[Task item] Reproduce the stretch of data from the line containing "How many slices are in this pie chart?" through the end, changing "range" to "interval" and keeping everything else the same. Omit the pictures.
** Input material follows **
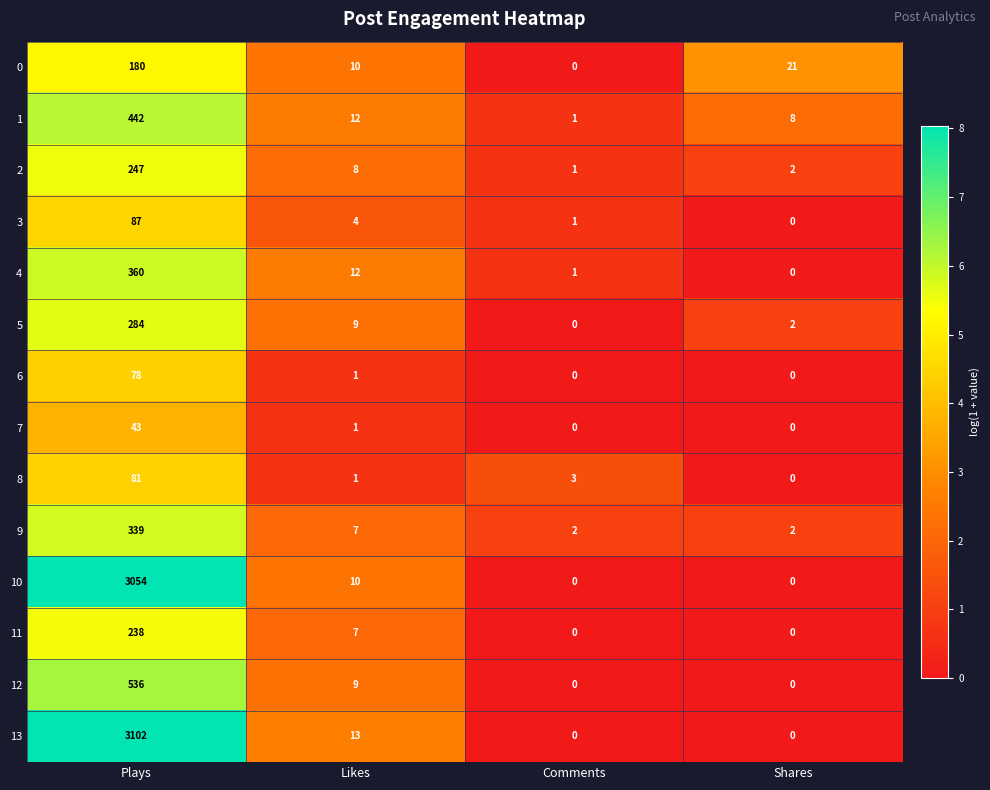

Is the value of 13 at Comments greater than the value of 3 at Plays?

No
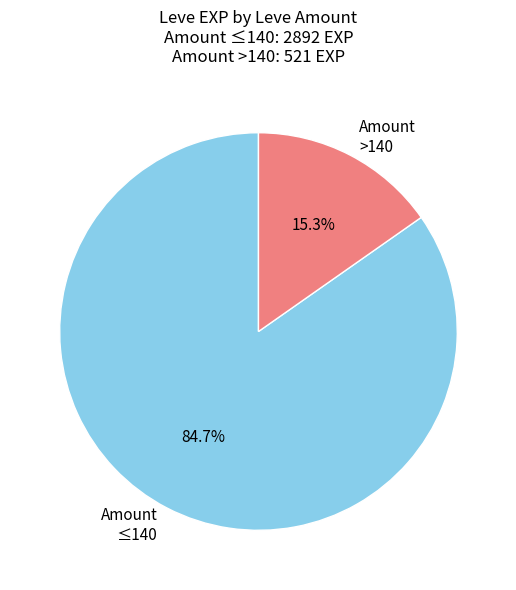

How many slices are in this pie chart?

2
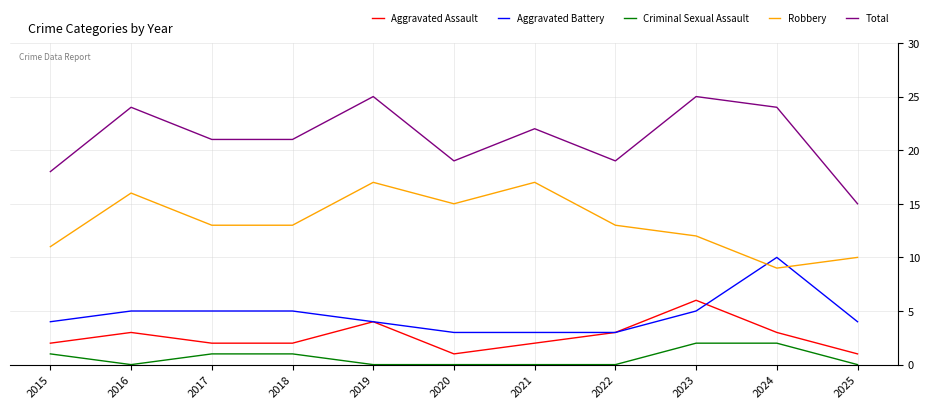

Count the Criminal Sexual Assault values in the range 0 to 1.

9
** End of Input material **
[Response to this exercise]
How many slices are in this pie chart?

2

Count the Criminal Sexual Assault values in the interval 0 to 1.

9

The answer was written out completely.